# Subaru Outback makeover



## WHIZZER (Oct 25, 2005)

2.0-litre Boxer Diesel mated to Lineartronic CVT for the first time
New drivetrain returns up to 44.8mpg (combined) and 166/km CO2
Visual refresh, inside and out
Improved ride and handling through chassis upgrades
New model added to range: 2.0D SX Lineartronic
On sale November 1. OTR price from £29,995
Launched in Europe in 1996, the original Subaru Outback pioneered the 'Crossover' concept, combining the comfort, interior space and superior on-road handling of a family estate with the off-road capability and ground clearance of a sports utility vehicle. 








Upgraded for the 2014 model year, Subaru engineers have now realised further improvements to the Outback, enhancing the car's handling characteristics with revised suspension components and the latest incarnation of Subaru's Vehicle Dynamics Control. The model also features a revised design for both the interior and exterior.

However the most significant change for the Outback is the introduction of a new powertrain pairing. A world first, Subaru engineers have combined the popular 2.0-litre Boxer diesel engine with a Lineartronic CVT (continuously variable transmission) - bringing improvements in driveability, fuel economy and emissions while also widening the car's appeal immensely.








With the new engine and gearbox combination the 2014 MY Subaru Outback will return 44.8 mpg and 166g/km CO2 on the combined cycle.

Visual refresh

The Outback line-up has received a visual upgrade, refreshing the vehicle's looks. Emphasising the Outback's sense of toughness and its ability to tackle all roads and conditions, the latest model features body-coloured cladding in place of the previous iteration's black plastic.

Buyers now have a wider range of colours to choose from - including two new colours: Deep Sea Blue Pearl and Dark Grey Metallic - while larger fog lamps and the addition of a gloss black finish to the front headlamps give the car greater road presence than before. The alloy wheels now have a gunmetal finish as standard.








The upgraded cabin of the latest Outback features clearer and more modern instrumentation - including the addition of a liquid crystal instrument cluster display and new materials for a number of dashboard elements. Black metallic panels bring about a more modern and premium appearance and feel, while instruments within the ****pit have been moved to improve user-friendliness.

Engaging handling, in all conditions

Subaru engineers have worked hard to further improve the Outback's ride and handling, notably through alterations to the car's front and rear suspension. The result is a more stable ride and increased comfort for occupants.
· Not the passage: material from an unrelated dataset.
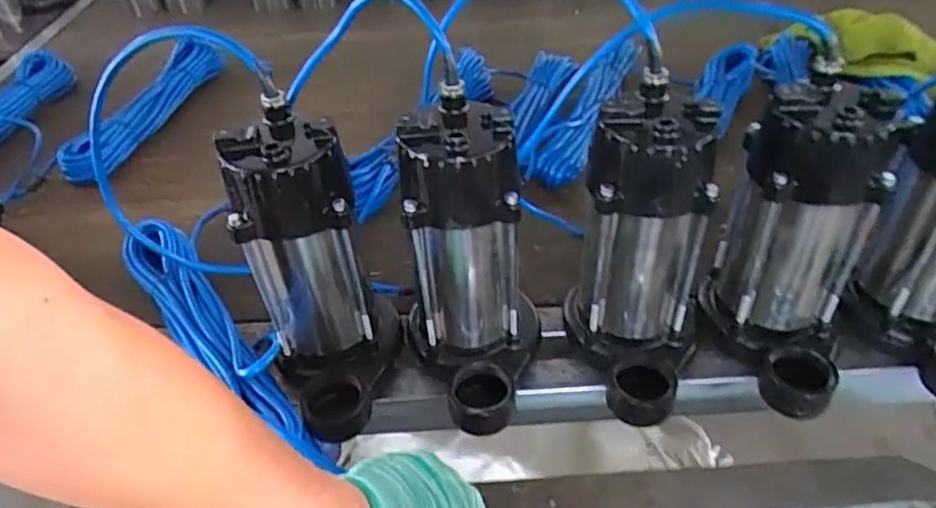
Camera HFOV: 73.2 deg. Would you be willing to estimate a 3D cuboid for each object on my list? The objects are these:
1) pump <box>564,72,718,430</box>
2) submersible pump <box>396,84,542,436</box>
[{"bbox_3d":[0.136,0.006,0.502,0.103,0.219,0.150,7,43,11],"label":"pump"},{"bbox_3d":[0.005,0.013,0.504,0.113,0.222,0.154,-7,42,-4],"label":"submersible pump"}]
The engine and front and rear suspension systems - the latter with a self-levelling feature as standard - are mounted on their own sub-frames, bringing about reduced vibration and noise. The fourth-generation Outback's double-wishbone rear suspension is compact enough to give buyers a 526-litre luggage area (with the rear seats upright).

The Outback continues to offer a significant 200mm of ground clearance, while the placement of the compact, horizontally-opposed engine and transmission afford a typically Subaru-like low centre of gravity, endowing the Outback with high levels of cornering stability.
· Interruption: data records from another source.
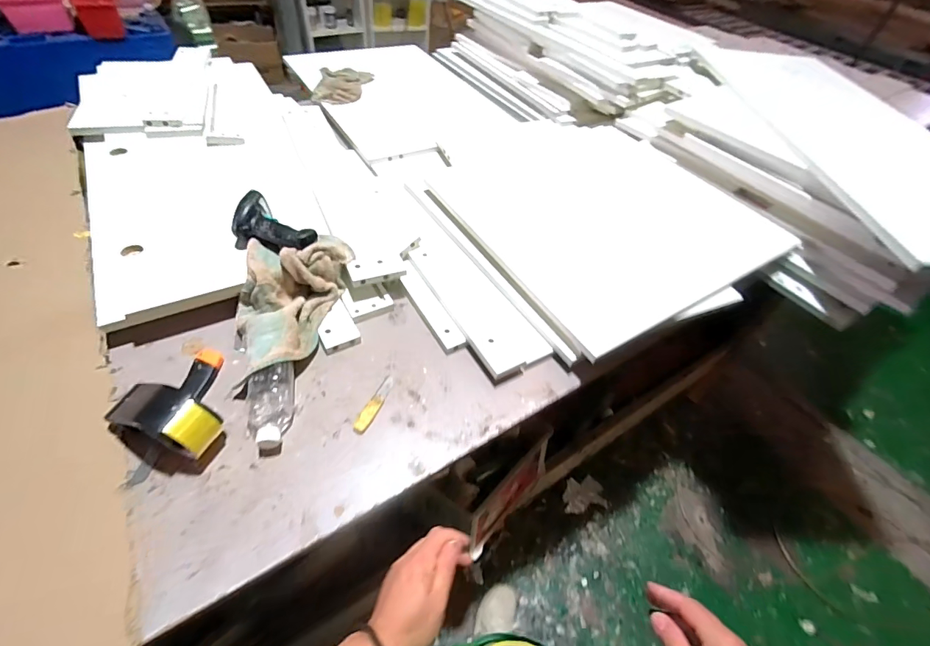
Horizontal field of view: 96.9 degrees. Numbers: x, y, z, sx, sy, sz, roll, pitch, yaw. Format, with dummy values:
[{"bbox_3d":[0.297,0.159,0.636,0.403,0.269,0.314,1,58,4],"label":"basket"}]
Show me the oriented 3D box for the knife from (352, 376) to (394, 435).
[{"bbox_3d":[-0.137,0.124,0.637,0.022,0.010,0.107,20,51,11],"label":"knife"}]

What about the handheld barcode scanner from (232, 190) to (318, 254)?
[{"bbox_3d":[-0.333,-0.166,0.729,0.145,0.064,0.088,21,51,12],"label":"handheld barcode scanner"}]

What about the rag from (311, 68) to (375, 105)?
[{"bbox_3d":[-0.383,-0.743,1.268,0.154,0.044,0.229,4,49,-2],"label":"rag"}]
Subaru's Symmetrical All-Wheel Drive (AWD) system features on all Outback models. For those equipped with a manual transmission, the AWD technology is accompanied by Active Torque Split, and for those with the Lineartronic CVT it is coupled with a centre differential with viscous limited slip differential. Both drivetrain layouts deliver reassuring driving dynamics in all conditions, both on- and off-road.

High levels of standard equipment

The 2014 MY Subaru Outback 2.0D Lineartronic variant will feature a new trim level, the SX. High levels of standard equipment are featured inside and out.

For the exterior there are new 17-inch gunmetal alloy wheels, along with body-coloured bumpers, body-coloured power folding door mirrors (with integrated LED indicator repeaters), and matching colour-coded door handles. Silver roof rails and a roof spoiler are other exterior accents, while a power-sliding glass sunroof (with sunshade) and UV protected front, side and rear glass also feature. Self-levelling automatic HID headlamps and rain sensing wipers add convenience for the driver.

Further highlights include front fog lights, pop-up headlight washers, heated mirrors, rear window defogger with timer, front and side window defrosters, and a windscreen wiper de-icer function.








Inside, the new SX model provides the Outback with a wealth of useful equipment. Audio and cruise control functions are present on the leather-trimmed steering wheel, while new sports seats at the front are heated to provide extra comfort when the weather turns cold.

For further comfort and convenience of driver and passengers, dual-zone automatic air-conditioning, Bluetooth® hands-free system, audio system with USB connectivity and a VGA centre display with rear vision camera are all present.

New speedometer and rev counter dials feature in the Outback's upgraded instrument binnacle, while a one-touch lane change facility has also been added which activates the indicators to flash three times.

Additional features of leather interior and satellite navigation are available as dealer fit options if the customers wish to upgrade.


----------



## GSD (Feb 6, 2011)

Once looked at one of these think it was an 08 model,well specked and a nice car,i think it looked better than this new model.


----------